"Alguém me disse pra ir no CBGB's pra ver a melhor banda do mundo, os Dead Boys. Então fui lá uma noite quando eles estavam tocando, entro e a primeira coisa que vejo é Stiv sendo chupado no palco. A primeiríssima coisa." (Bebe Buell)
Jovem, barulhento e arrogante.
Se uma banda com o singelo nome de garotos mortos soltar um registro com um nome desses, é melhor não desconfiar de nenhum dos três adjetivos. Mas, num mundo ainda dominado em sua maioria pelo rock progressivo e polido, quem iria dar bola para cinco rapazes pobretões crescidos em gangues e meios violentos afins, em Cleveland, Ohio? Restou aos rapazes do Frakenstein mudarem-se para New York e adotarem o nome que inscreveria seu nome nas notas de rodapé de qualquer boa enciclopédia sobre rock após Joey Ramone conseguir datas para eles no lendário CBGB's.
Tão rápido quanto surgiram, os Dead Boys desapareceram, não durando nem meia década; O grupo do vocalista Stiv Bators, um fã inveterado de Iggy Pop (e, segundo o próprio, aquele que jogou amendoim para Iggy se lambuzar no início dos anos 70), os guitarristas Cheetah Crome e Jimmy Zero e a cozinha do baixista Jeff Magnum e do baterista Johnny Blitz era exatamente o que imaginávamos de um grupo punk na época: encrenqueiros, junkies, marginais, entre outros adjetivos que você já sabe.
Para ficar mais bizarro, somem-se ainda aos fatos de o grupo adorar chocar visualmente com suásticas nazistas, discutirem com a própria produtora Genya Ravan (que era judia) por causa do mesmo motivo, Stiv mostrando a bunda para os Ramones quando os mesmos saíam de Cleveland, ainda Stiv e Jimmy Zero raspando os pentelhos da groupie Eileen Polk em forma de suástica e tirando fotos, para em seguida sair correndo pelo hotel em que estavam hospedados, de novo Stiv sendo zoado por Iggy Pop por estar chapado de Quaaludes, sem contar o evento que abre esta resenha contado por Bebe Buell, no qual Stiv recebeu um belo trabalho de boca de uma garçonete, após a mesma lambuzar o seu... er... 'menino' com creme batido. E após o fato, Stiv não se deu por satisfeito, amarrou o cinto na tubulação de gás e se enforcou, ameaçando se suicidar. Se na época não estavam mortos, pelo menos era o que a maioria das pessoas queriam (e eu só não conto que eles colocaram "Wheels Of Fire" do Cream pra assar no fogão para não sobrecarregar o leitor de informações, ou quiçá fazê-lo odiar os meninos...).
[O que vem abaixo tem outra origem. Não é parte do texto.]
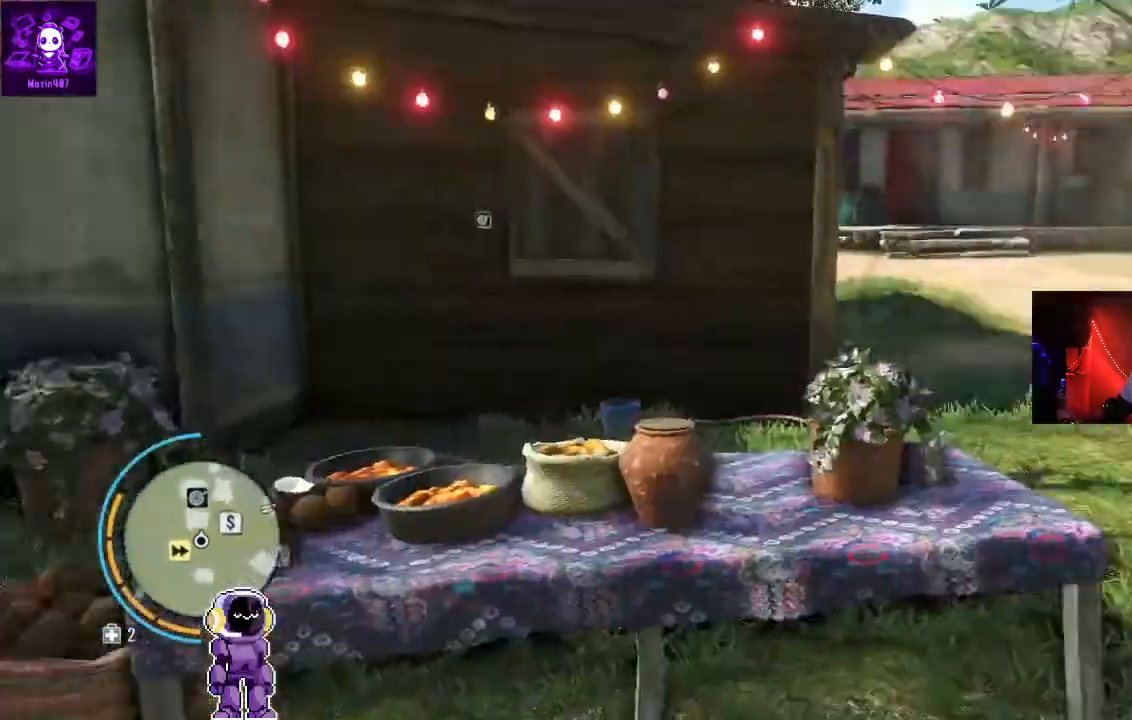
{"buttons": [], "left_stick": "right", "right_stick": "center", "events": [[500, "left_stick", "right"]]}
O som, basicamente, foi uma das primeiras crias geradas pelo mau-mocismo de Stooges, New York Dolls e Rolling Stones. Estão lá o volume alto, as guitarras distorcidas, os versos cuspidos, os refrões esgoelados, o blues-rock dos anos 50 em velocidade estonteante...
O esporro niilista e prepotente é iniciado em "Sonic Reducer", onde os pratos da bateria soam altos, as guitarras injetam adrenalina nas veias e Stiv Bators destila um pouquinho de toda a sua insolência punk em versos como "Eu não preciso de ninguém/Não preciso dos meus pais/Não preciso de uma carinha bonita/Eu não preciso da raça humana/Eu tenho algumas notícias para você/Também não preciso de você". Extremamente viciante, para ser bradada com punhos ao alto, ou então simplesmente delirar ao som quando se quebra o esqueleto.
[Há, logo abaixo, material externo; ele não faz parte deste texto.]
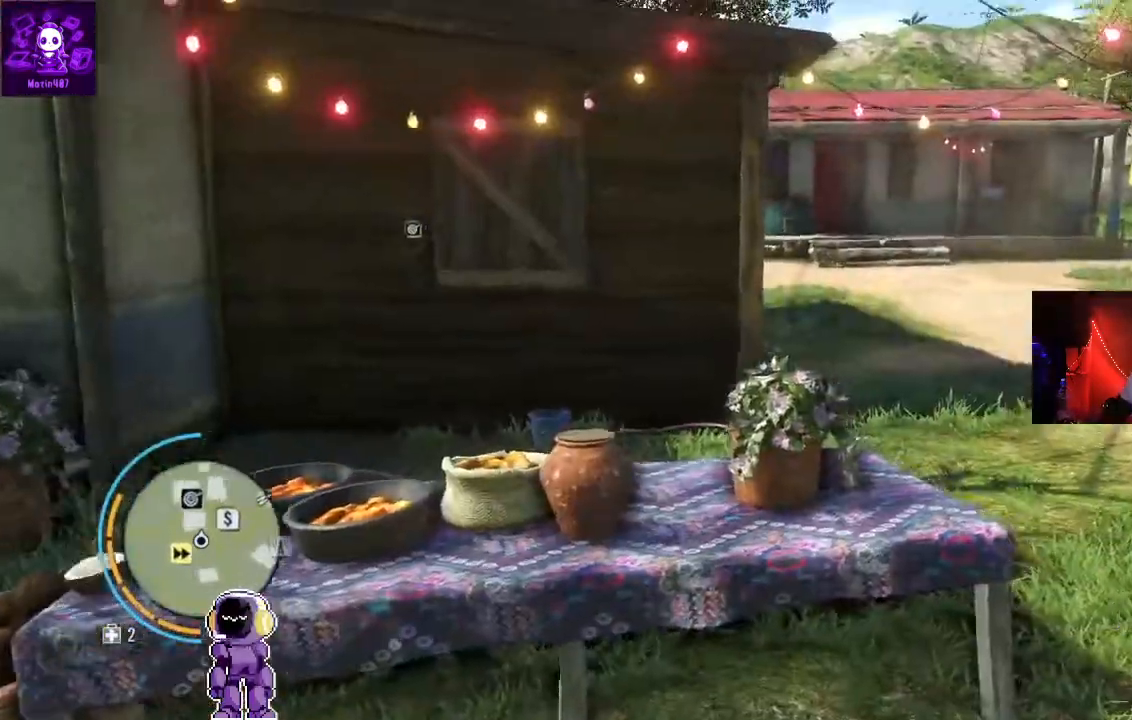
{"buttons": [], "left_stick": "right", "right_stick": "center", "events": [[167, "right_stick", "up"], [333, "right_stick", "up-left"], [500, "right_stick", "center"]]}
Mais pé na porta, mais soco na cara, mais abuso saindo pelos altos falantes. Como a própria música diz, "All This And More", que começa melódica e vai ganhando guitarras pesadas, com uma letra bastante abusada sobre sexo e com a banda gritando no refrão de que eles são apenas garotos mortos. Na voz de Bators e na guitarra de Cheetah, qualquer melodia que pudesse surgir das suas cabeças é prontamente transformada em um hino abusivo.
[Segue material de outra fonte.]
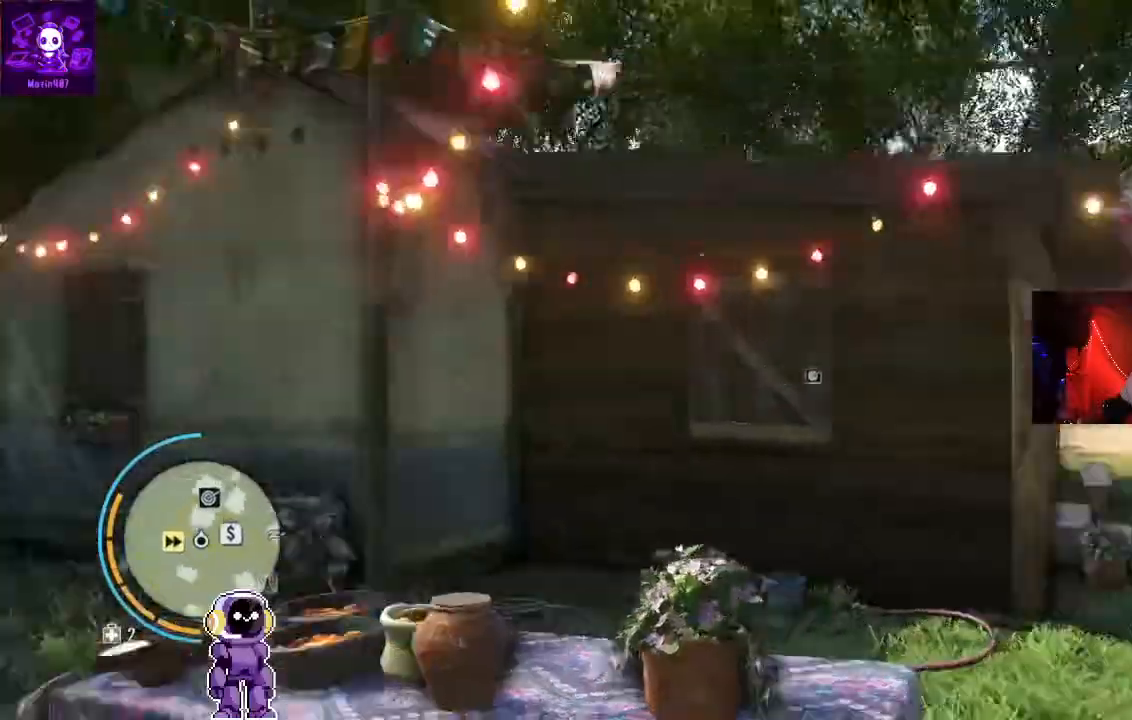
{"buttons": [], "left_stick": "center", "right_stick": "center", "events": [[300, "left_stick", "center"]]}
"What Love Is", uma das mais curtas do álbum, onde Sitv canta como subjugar uma mulher. Música incansável, rápida e distorcida, com uma letra curta e mais direta o possível e um refrão onde todos berram. O leitor mais sedento por novidades provavelmente pensará "nossa, a música deve ser um clichê completo"... Mas, felizmente, é um clichê que funciona. A vibração é irresistível.
De início lento, a bateria dita o ritmo da música com precisão, e quando Johnny Blitz começa a exagerar nos bumbos de "Not Anymore", as guitarras ganham corpo para que Stiv possa continuar contando como é a vida de um indigente. "Mas eu não me importo/Vá e me empurre/Você não pode me machucar/Não mais". A mais branda do álbum...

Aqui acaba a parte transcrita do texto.